**課題文**.
下のすべての行について、読み取られた文字列を一字も変えずにそのまま返してください。画像は答えに含めないでください。

**対象データ**.
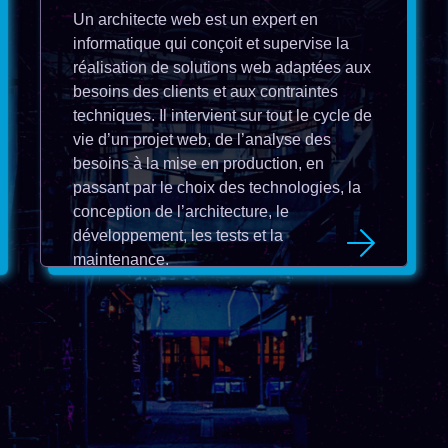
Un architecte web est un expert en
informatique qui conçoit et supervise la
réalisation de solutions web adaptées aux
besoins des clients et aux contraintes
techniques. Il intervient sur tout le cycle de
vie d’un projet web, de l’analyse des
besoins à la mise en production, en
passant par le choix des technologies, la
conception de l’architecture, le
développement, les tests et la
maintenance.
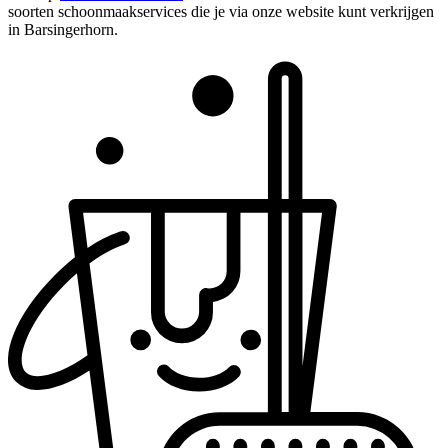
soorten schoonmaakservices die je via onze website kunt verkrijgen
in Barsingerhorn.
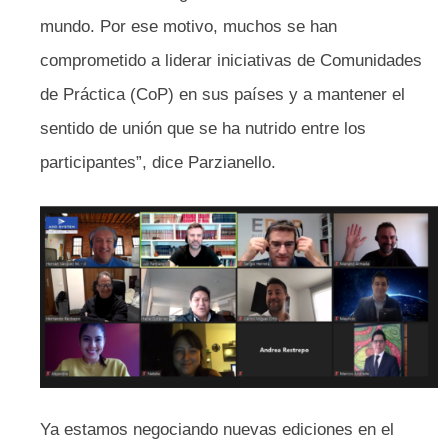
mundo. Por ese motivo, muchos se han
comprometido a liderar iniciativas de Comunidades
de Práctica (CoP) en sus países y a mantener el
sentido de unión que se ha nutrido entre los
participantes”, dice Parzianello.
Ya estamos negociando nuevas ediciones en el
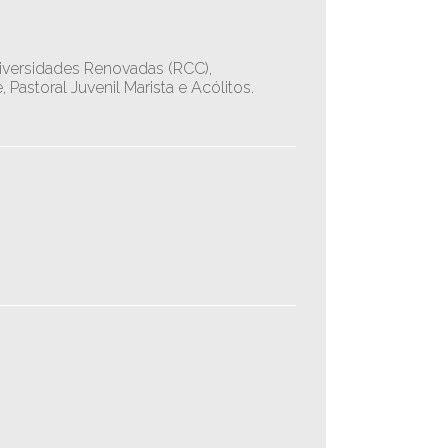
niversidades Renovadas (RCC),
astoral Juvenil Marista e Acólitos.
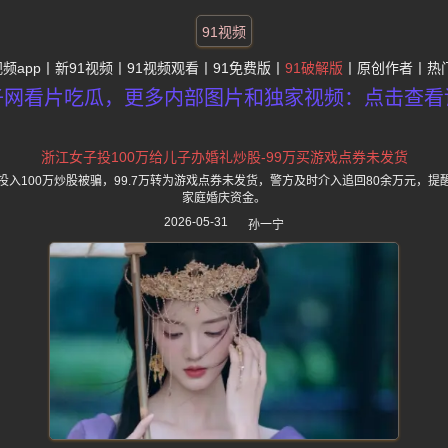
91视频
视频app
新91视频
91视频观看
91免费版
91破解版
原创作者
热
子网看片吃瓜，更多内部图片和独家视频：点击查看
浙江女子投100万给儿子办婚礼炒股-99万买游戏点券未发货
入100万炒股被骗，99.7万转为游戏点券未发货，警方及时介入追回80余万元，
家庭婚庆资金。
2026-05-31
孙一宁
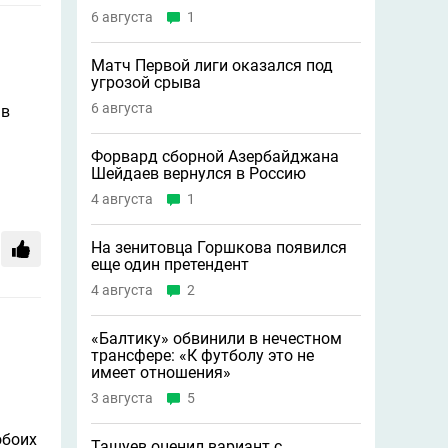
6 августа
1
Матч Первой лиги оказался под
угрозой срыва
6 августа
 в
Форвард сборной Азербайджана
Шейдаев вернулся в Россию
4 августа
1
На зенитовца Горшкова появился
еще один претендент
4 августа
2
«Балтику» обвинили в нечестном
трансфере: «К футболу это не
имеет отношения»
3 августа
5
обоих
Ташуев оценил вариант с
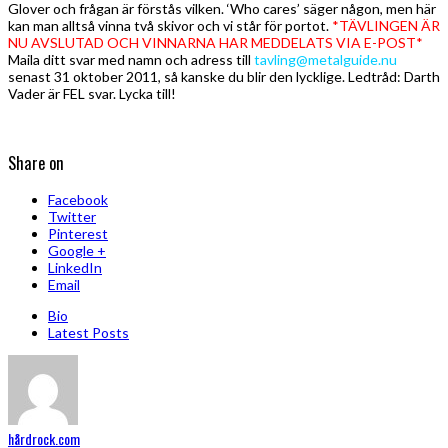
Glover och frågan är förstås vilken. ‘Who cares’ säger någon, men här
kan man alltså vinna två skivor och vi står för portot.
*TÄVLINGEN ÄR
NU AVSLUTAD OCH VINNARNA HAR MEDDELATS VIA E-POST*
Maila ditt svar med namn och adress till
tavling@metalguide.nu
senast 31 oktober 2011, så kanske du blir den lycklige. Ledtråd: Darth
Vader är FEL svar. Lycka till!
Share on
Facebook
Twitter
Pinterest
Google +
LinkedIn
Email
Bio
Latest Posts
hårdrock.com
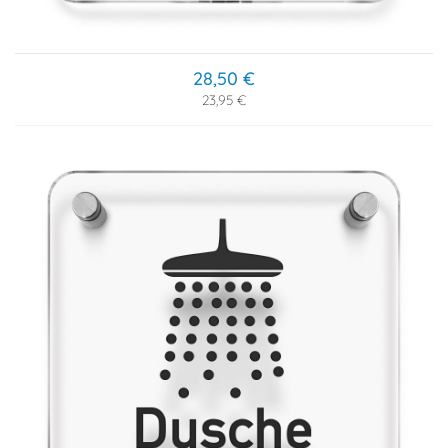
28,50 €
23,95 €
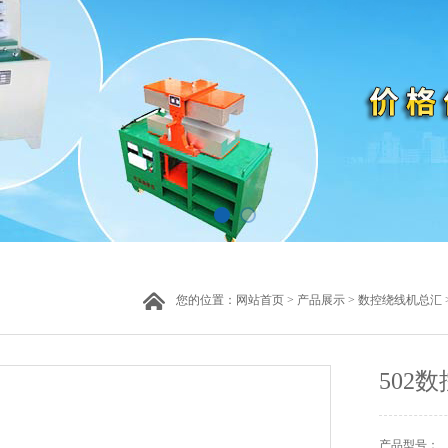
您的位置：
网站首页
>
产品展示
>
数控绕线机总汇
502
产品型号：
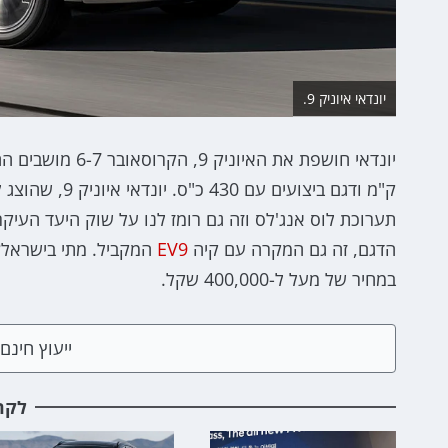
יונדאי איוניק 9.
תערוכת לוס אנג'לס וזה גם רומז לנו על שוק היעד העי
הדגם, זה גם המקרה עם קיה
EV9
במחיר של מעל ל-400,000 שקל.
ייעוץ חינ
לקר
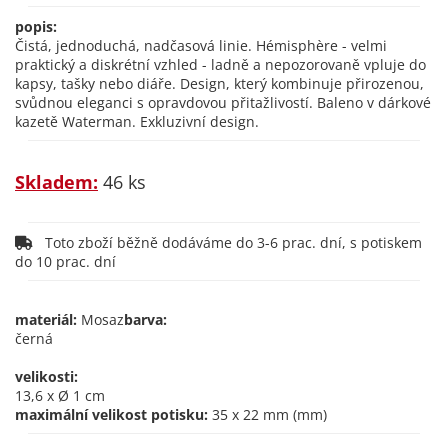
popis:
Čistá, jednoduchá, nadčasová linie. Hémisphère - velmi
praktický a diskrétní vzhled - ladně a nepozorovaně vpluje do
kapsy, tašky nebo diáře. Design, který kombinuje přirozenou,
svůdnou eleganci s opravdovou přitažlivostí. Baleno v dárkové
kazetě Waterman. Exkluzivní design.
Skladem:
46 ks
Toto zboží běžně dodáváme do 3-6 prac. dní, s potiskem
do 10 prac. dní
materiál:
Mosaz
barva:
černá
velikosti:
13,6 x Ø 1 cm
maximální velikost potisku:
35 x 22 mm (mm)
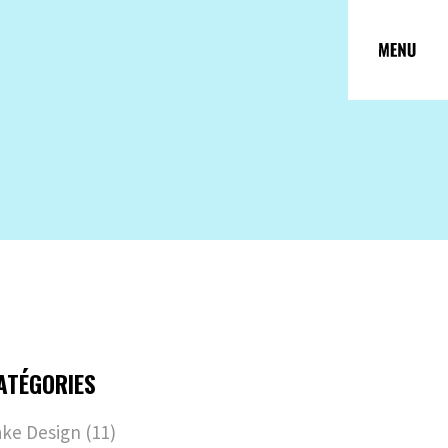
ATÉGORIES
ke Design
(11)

**回答**.
Un architecte web est un expert en
informatique qui conçoit et supervise la
réalisation de solutions web adaptées aux
besoins des clients et aux contraintes
techniques. Il intervient sur tout le cycle de
vie d’un projet web, de l’analyse des
besoins à la mise en production, en
passant par le choix des technologies, la
conception de l’architecture, le
développement, les tests et la
maintenance.
soorten schoonmaakservices die je via onze website kunt verkrijgen
in Barsingerhorn.
mundo. Por ese motivo, muchos se han
comprometido a liderar iniciativas de Comunidades
de Práctica (CoP) en sus países y a mantener el
sentido de unión que se ha nutrido entre los
participantes”, dice Parzianello.
Ya estamos negociando nuevas ediciones en el
niversidades Renovadas (RCC),
astoral Juvenil Marista e Acólitos.
91视频
视频app
新91视频
91视频观看
91免费版
91破解版
原创作者
热
子网看片吃瓜，更多内部图片和独家视频：点击查看
浙江女子投100万给儿子办婚礼炒股-99万买游戏点券未发货
入100万炒股被骗，99.7万转为游戏点券未发货，警方及时介入追回80余万元，
家庭婚庆资金。
2026-05-31
孙一宁
6 августа
1
Матч Первой лиги оказался под
угрозой срыва
6 августа
 в
Форвард сборной Азербайджана
Шейдаев вернулся в Россию
4 августа
1
На зенитовца Горшкова появился
еще один претендент
4 августа
2
«Балтику» обвинили в нечестном
трансфере: «К футболу это не
имеет отношения»
3 августа
5
обоих
Ташуев оценил вариант с
Glover och frågan är förstås vilken. ‘Who cares’ säger någon, men här
kan man alltså vinna två skivor och vi står för portot.
*TÄVLINGEN ÄR
NU AVSLUTAD OCH VINNARNA HAR MEDDELATS VIA E-POST*
Maila ditt svar med namn och adress till
tavling@metalguide.nu
senast 31 oktober 2011, så kanske du blir den lycklige. Ledtråd: Darth
Vader är FEL svar. Lycka till!
Share on
Facebook
Twitter
Pinterest
Google +
LinkedIn
Email
Bio
Latest Posts
hårdrock.com
28,50 €
23,95 €
您的位置：
网站首页
>
产品展示
>
数控绕线机总汇
502
产品型号：
יונדאי איוניק 9.
תערוכת לוס אנג'לס וזה גם רומז לנו על שוק היעד העי
הדגם, זה גם המקרה עם קיה
EV9
במחיר של מעל ל-400,000 שקל.
ייעוץ חינ
לקר
popis:
Čistá, jednoduchá, nadčasová linie. Hémisphère - velmi
praktický a diskrétní vzhled - ladně a nepozorovaně vpluje do
kapsy, tašky nebo diáře. Design, který kombinuje přirozenou,
svůdnou eleganci s opravdovou přitažlivostí. Baleno v dárkové
kazetě Waterman. Exkluzivní design.
Skladem:
46 ks
Toto zboží běžně dodáváme do 3-6 prac. dní, s potiskem
do 10 prac. dní
materiál:
Mosaz
barva:
černá
velikosti:
13,6 x Ø 1 cm
maximální velikost potisku:
35 x 22 mm (mm)
ATÉGORIES
ke Design
(11)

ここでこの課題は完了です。